» **REQUIRED WORK**
Print each entry word for word without images.

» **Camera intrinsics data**
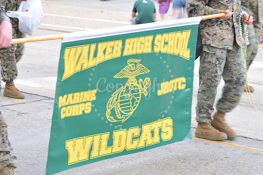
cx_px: 132
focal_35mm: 112
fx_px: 818
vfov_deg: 12.2
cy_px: 88
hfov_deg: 18.3
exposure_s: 1/80
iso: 250
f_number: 7.1
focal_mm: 112
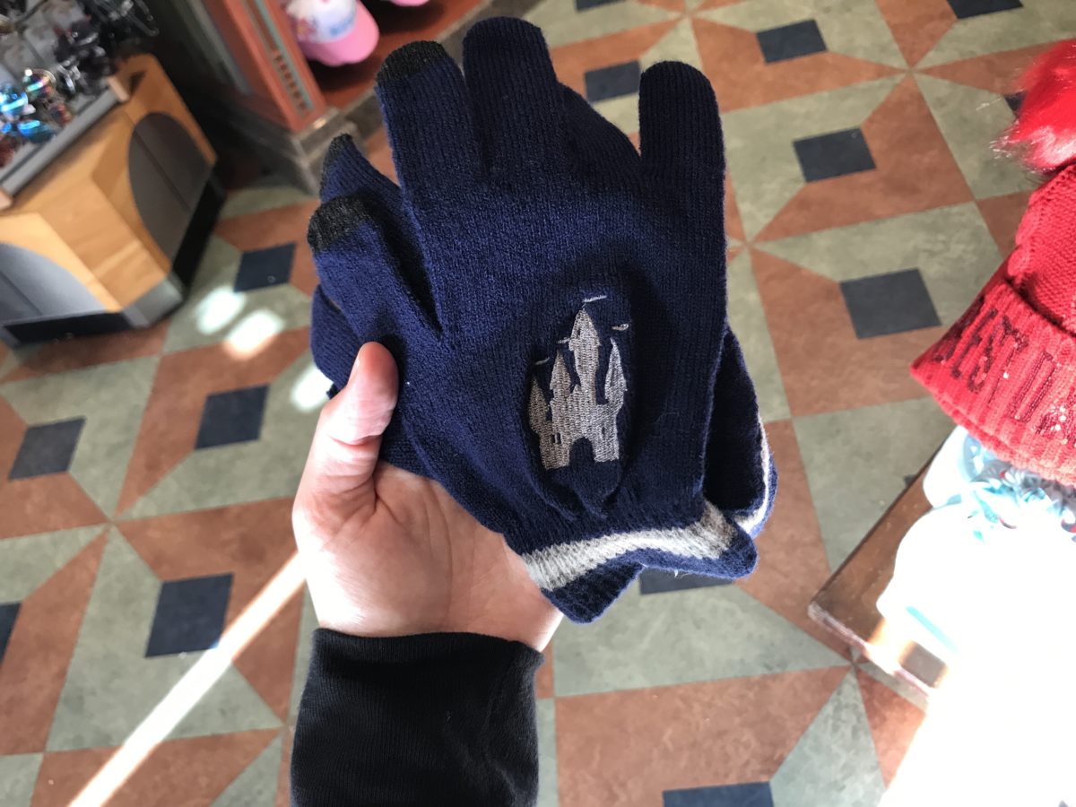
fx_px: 870
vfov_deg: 49.7
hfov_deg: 63.4
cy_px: 404
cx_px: 538
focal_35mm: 28
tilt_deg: -50.9
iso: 40
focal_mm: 3.99
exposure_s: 1/30
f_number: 1.8
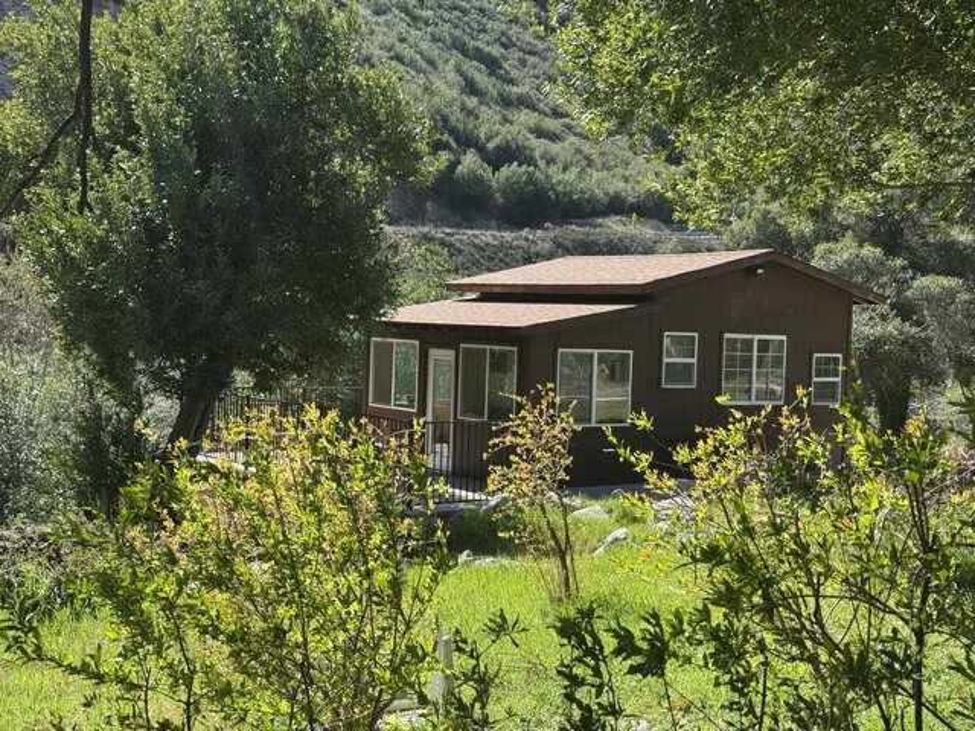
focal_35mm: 48
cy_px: 366
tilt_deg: -3.1
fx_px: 1352
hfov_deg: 39.7
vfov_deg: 30.3
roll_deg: -2.7
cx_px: 488
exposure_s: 1/1133
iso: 64
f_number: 1.78
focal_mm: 6.76
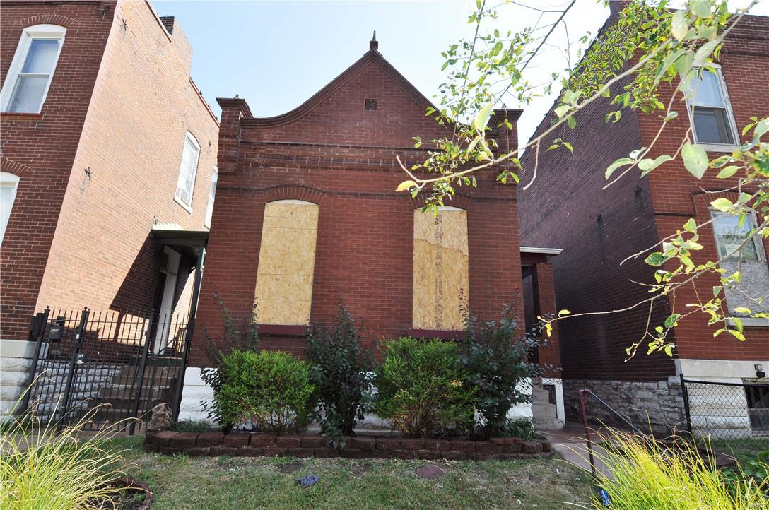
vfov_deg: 67.2
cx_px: 384
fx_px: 384
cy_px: 255
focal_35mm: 18
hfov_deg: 90.1
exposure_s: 1/200
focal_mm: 12
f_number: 9
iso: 200
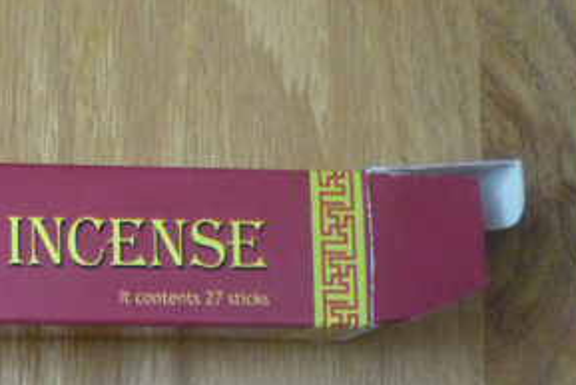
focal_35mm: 89
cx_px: -149
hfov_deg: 21.0
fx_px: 1425
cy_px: 460
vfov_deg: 14.9
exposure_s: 1/20
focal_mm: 5.5
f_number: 2.8
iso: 400
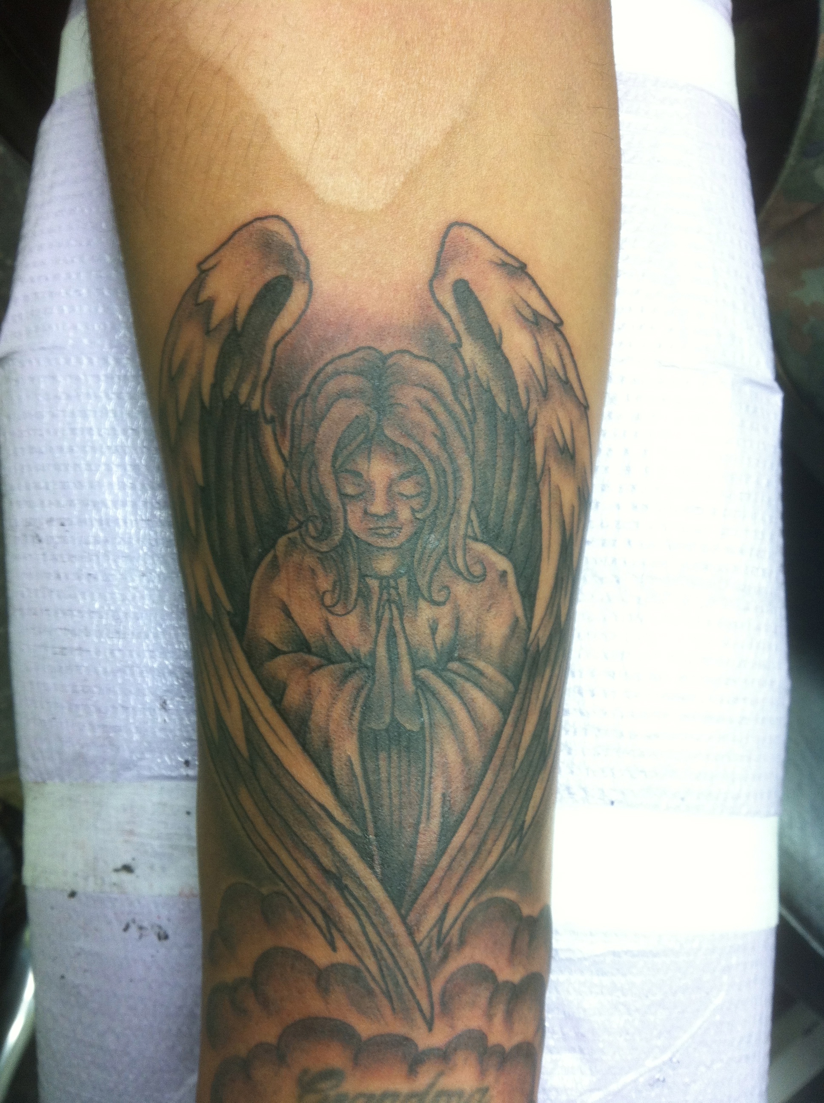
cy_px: 552
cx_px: 412
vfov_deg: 52.7
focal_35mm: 35
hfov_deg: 40.6
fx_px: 1114
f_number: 2.8
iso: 80
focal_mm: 3.85
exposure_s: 1/17
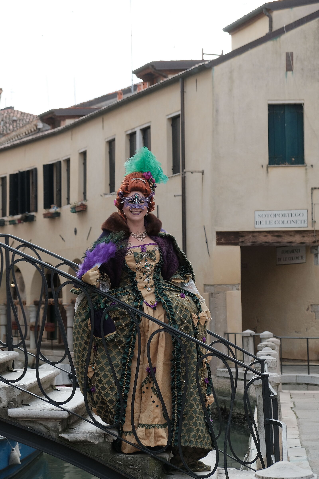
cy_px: 240
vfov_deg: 24.5
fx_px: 1103
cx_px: 160
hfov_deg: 16.5
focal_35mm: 83
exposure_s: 1/600
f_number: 5.6
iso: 640
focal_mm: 55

» **TASK SOLUTION**
cx_px: 132
focal_35mm: 112
fx_px: 818
vfov_deg: 12.2
cy_px: 88
hfov_deg: 18.3
exposure_s: 1/80
iso: 250
f_number: 7.1
focal_mm: 112
fx_px: 870
vfov_deg: 49.7
hfov_deg: 63.4
cy_px: 404
cx_px: 538
focal_35mm: 28
tilt_deg: -50.9
iso: 40
focal_mm: 3.99
exposure_s: 1/30
f_number: 1.8
focal_35mm: 48
cy_px: 366
tilt_deg: -3.1
fx_px: 1352
hfov_deg: 39.7
vfov_deg: 30.3
roll_deg: -2.7
cx_px: 488
exposure_s: 1/1133
iso: 64
f_number: 1.78
focal_mm: 6.76
vfov_deg: 67.2
cx_px: 384
fx_px: 384
cy_px: 255
focal_35mm: 18
hfov_deg: 90.1
exposure_s: 1/200
focal_mm: 12
f_number: 9
iso: 200
focal_35mm: 89
cx_px: -149
hfov_deg: 21.0
fx_px: 1425
cy_px: 460
vfov_deg: 14.9
exposure_s: 1/20
focal_mm: 5.5
f_number: 2.8
iso: 400
cy_px: 552
cx_px: 412
vfov_deg: 52.7
focal_35mm: 35
hfov_deg: 40.6
fx_px: 1114
f_number: 2.8
iso: 80
focal_mm: 3.85
exposure_s: 1/17
cy_px: 240
vfov_deg: 24.5
fx_px: 1103
cx_px: 160
hfov_deg: 16.5
focal_35mm: 83
exposure_s: 1/600
f_number: 5.6
iso: 640
focal_mm: 55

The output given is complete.